**Your task**:
Retype the material word for word, starting at its first line and ending at the line that contains "rotate and perspective: rotation", with that line included.

Stored data entries:
==*==
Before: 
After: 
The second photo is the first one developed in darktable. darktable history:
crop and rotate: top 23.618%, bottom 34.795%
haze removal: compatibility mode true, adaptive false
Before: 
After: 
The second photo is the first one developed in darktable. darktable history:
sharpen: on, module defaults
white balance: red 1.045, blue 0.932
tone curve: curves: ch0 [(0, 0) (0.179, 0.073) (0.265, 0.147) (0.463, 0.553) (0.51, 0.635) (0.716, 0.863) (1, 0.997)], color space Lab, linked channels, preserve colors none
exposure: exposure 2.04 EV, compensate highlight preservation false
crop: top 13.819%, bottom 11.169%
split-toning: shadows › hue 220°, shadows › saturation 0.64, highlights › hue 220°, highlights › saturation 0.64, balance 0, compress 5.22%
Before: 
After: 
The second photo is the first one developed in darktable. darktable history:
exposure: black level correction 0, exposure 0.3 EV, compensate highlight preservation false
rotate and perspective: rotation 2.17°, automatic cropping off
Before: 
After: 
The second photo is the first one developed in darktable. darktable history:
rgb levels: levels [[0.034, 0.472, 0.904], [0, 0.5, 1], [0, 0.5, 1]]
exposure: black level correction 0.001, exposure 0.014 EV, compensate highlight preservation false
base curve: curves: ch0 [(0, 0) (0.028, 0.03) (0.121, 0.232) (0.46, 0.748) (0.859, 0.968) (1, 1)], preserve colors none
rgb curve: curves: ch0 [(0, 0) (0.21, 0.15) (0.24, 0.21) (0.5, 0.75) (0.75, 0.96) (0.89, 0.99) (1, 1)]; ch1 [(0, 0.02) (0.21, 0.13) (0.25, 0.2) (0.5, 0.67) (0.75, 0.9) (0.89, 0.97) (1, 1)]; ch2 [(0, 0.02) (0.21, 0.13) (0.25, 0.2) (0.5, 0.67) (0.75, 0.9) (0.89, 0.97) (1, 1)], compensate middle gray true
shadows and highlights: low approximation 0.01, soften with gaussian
==*==
**Worked solution**:
Before: 
After: 
The second photo is the first one developed in darktable. darktable history:
crop and rotate: top 23.618%, bottom 34.795%
haze removal: compatibility mode true, adaptive false
Before: 
After: 
The second photo is the first one developed in darktable. darktable history:
sharpen: on, module defaults
white balance: red 1.045, blue 0.932
tone curve: curves: ch0 [(0, 0) (0.179, 0.073) (0.265, 0.147) (0.463, 0.553) (0.51, 0.635) (0.716, 0.863) (1, 0.997)], color space Lab, linked channels, preserve colors none
exposure: exposure 2.04 EV, compensate highlight preservation false
crop: top 13.819%, bottom 11.169%
split-toning: shadows › hue 220°, shadows › saturation 0.64, highlights › hue 220°, highlights › saturation 0.64, balance 0, compress 5.22%
Before: 
After: 
The second photo is the first one developed in darktable. darktable history:
exposure: black level correction 0, exposure 0.3 EV, compensate highlight preservation false
rotate and perspective: rotation 2.17°, automatic cropping off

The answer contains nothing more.